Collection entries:
——

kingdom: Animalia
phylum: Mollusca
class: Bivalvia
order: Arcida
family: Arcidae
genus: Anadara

——

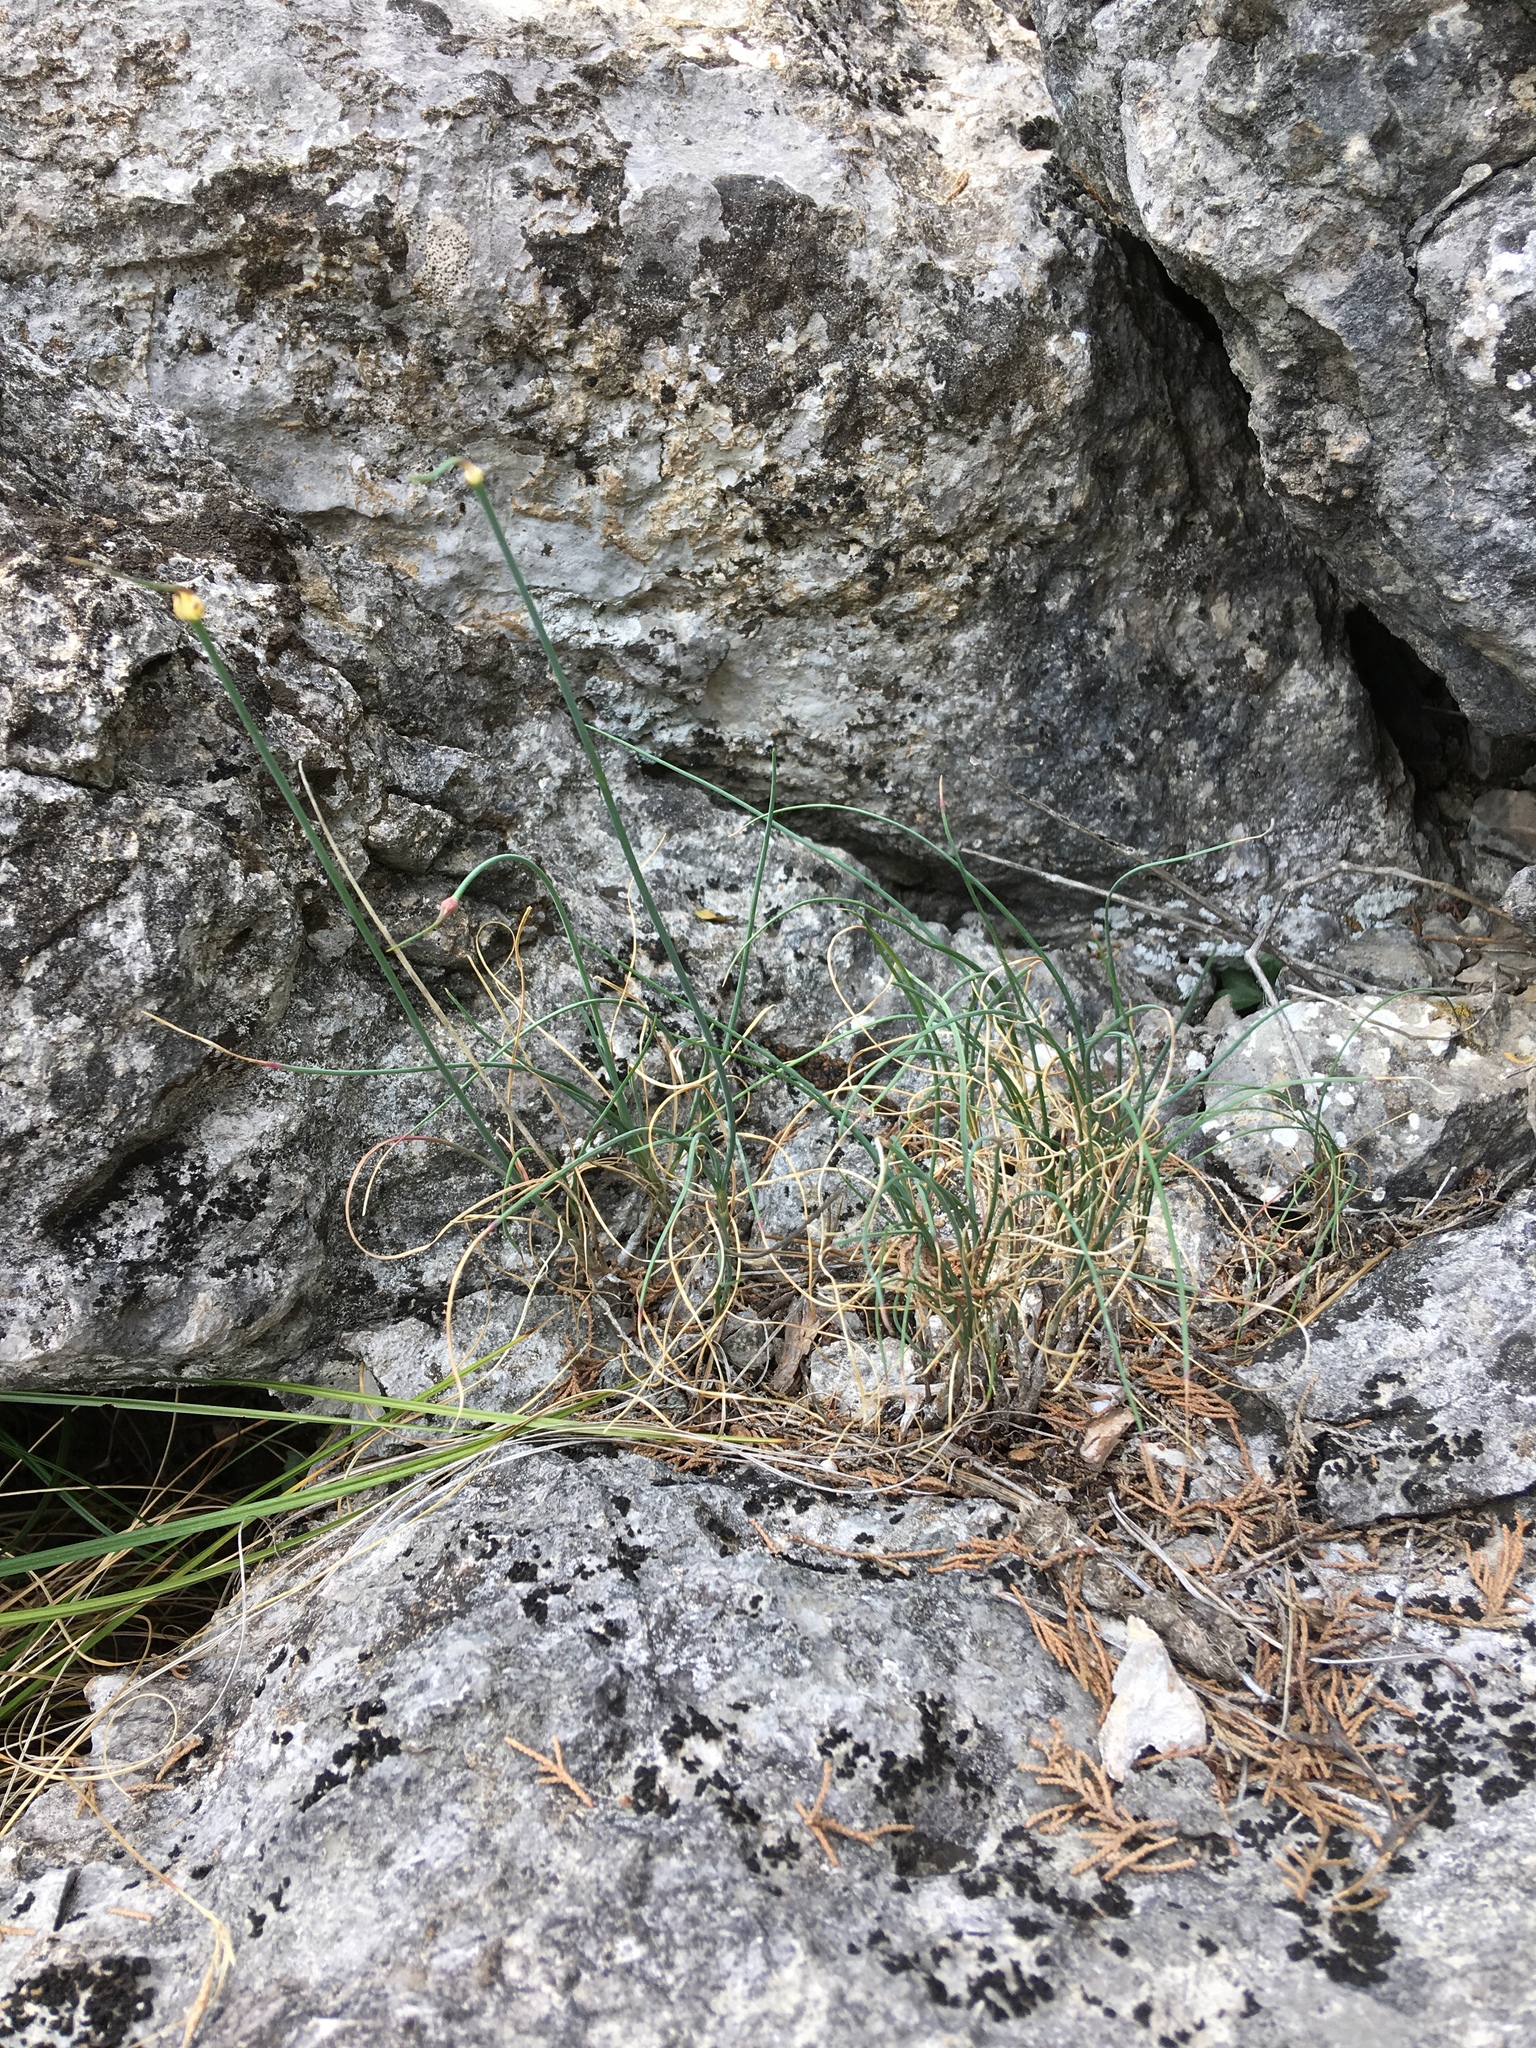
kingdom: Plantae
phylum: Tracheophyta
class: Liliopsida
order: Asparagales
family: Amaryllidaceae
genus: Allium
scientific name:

——

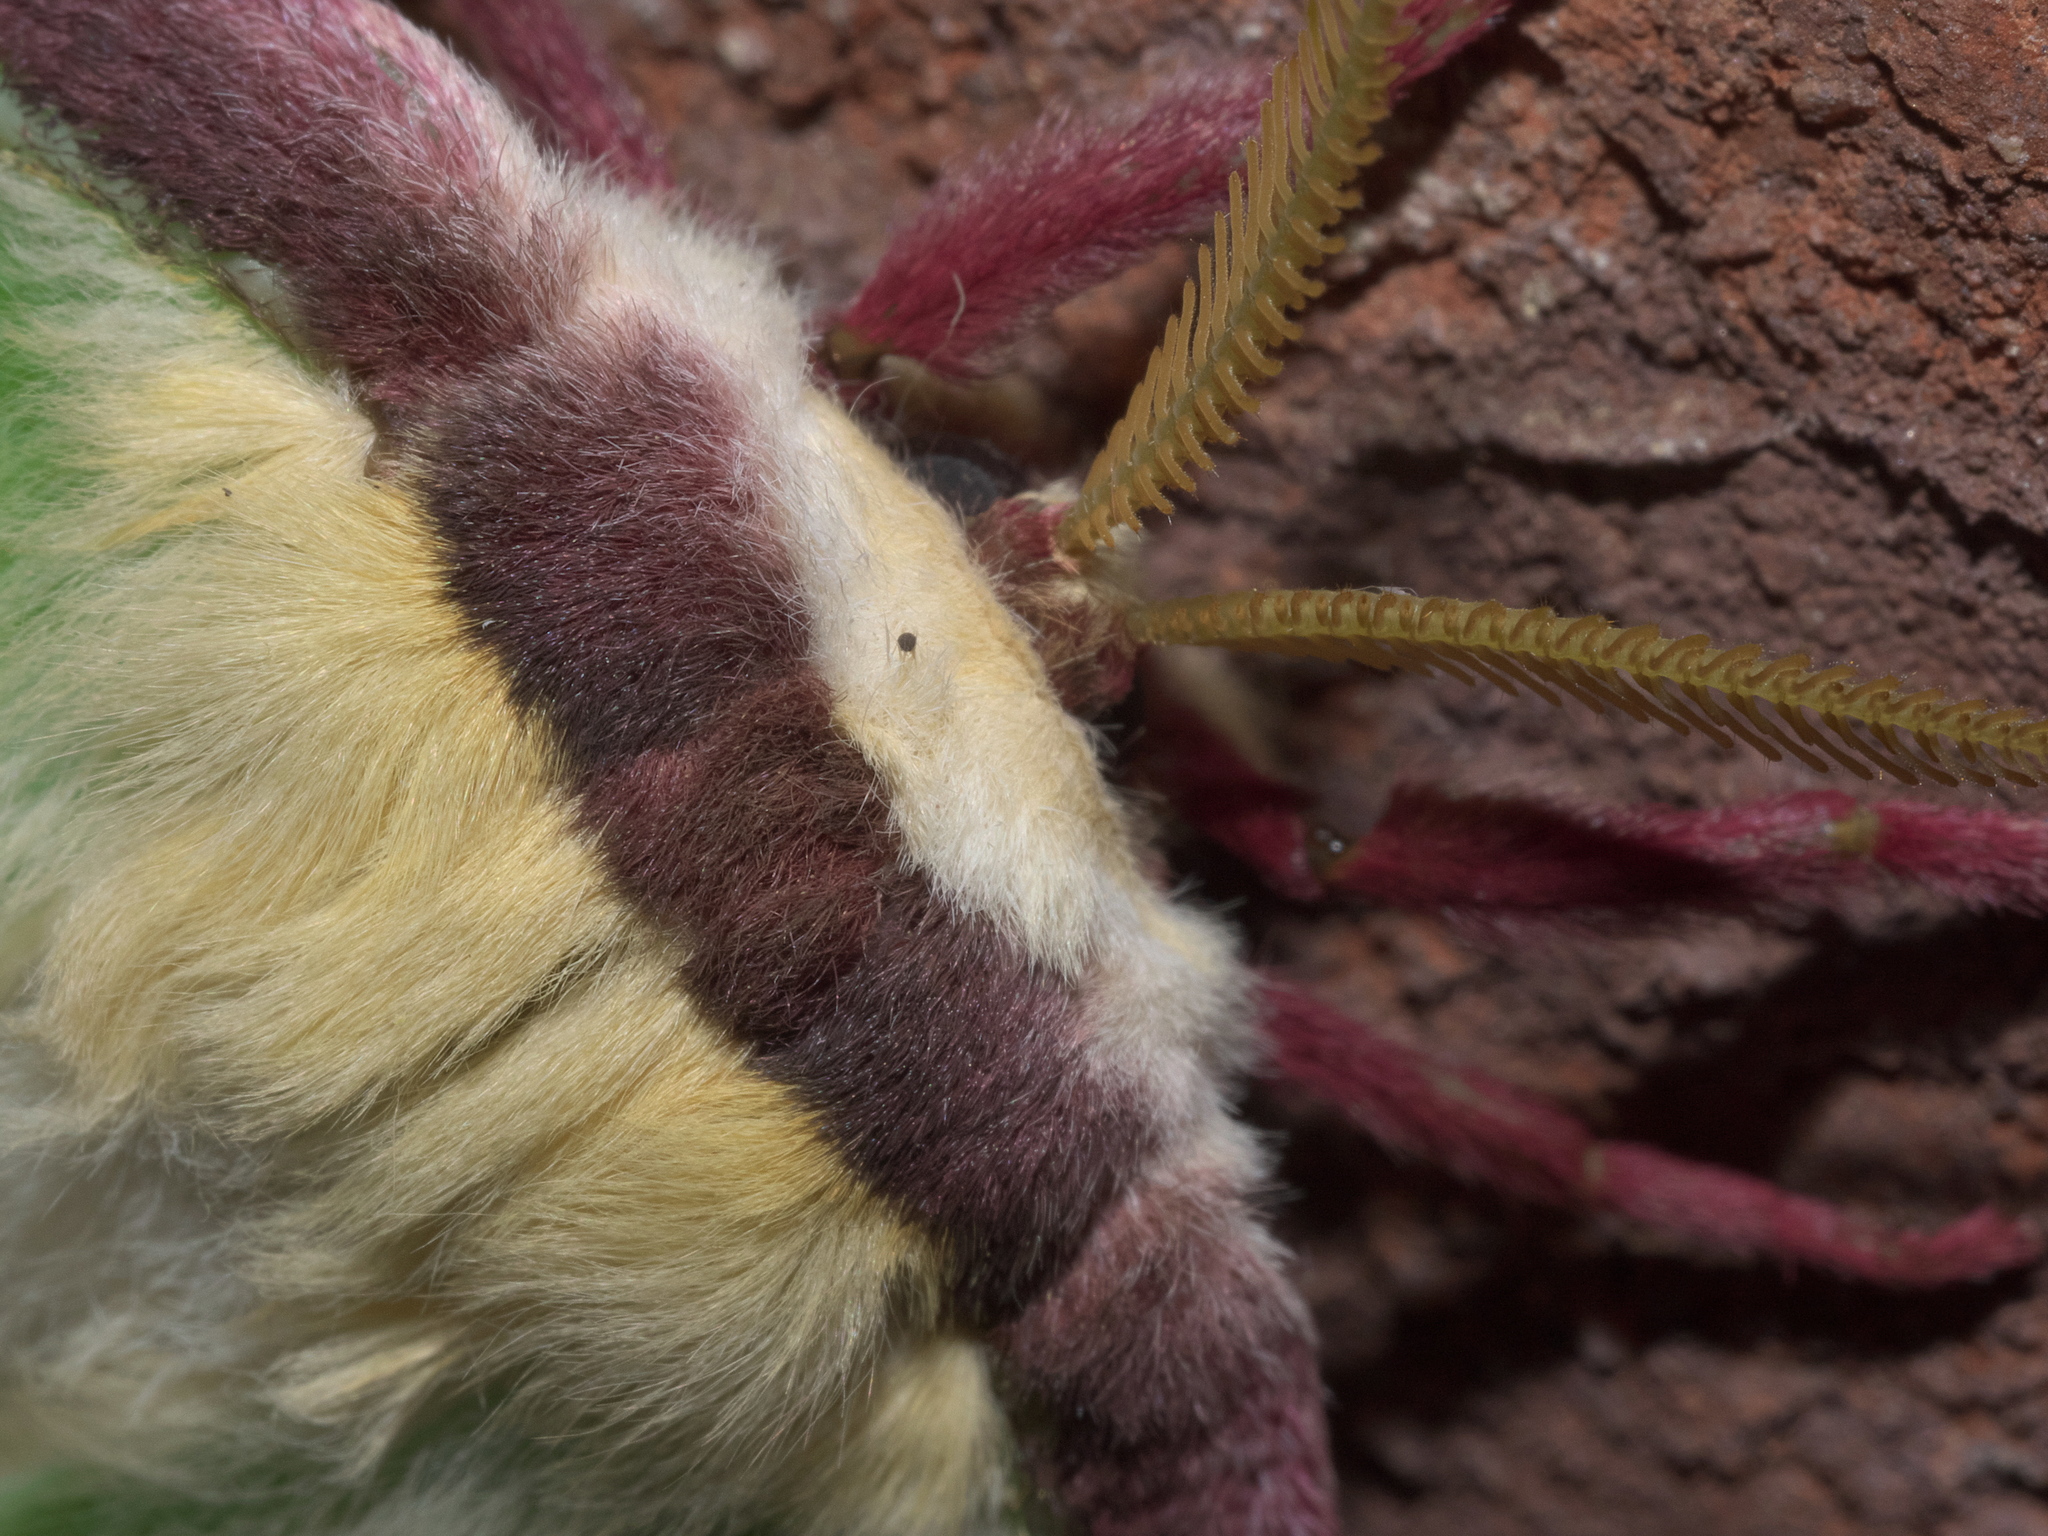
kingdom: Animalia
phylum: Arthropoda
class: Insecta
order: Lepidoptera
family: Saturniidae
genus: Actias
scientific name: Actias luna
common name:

——

#### To be done
Pull out every line in the listing above that contains the string "name" and copy each one in full. Treat uppercase and lowercase letters as different.

#### Response to this task
scientific name:
scientific name: Actias luna
common name:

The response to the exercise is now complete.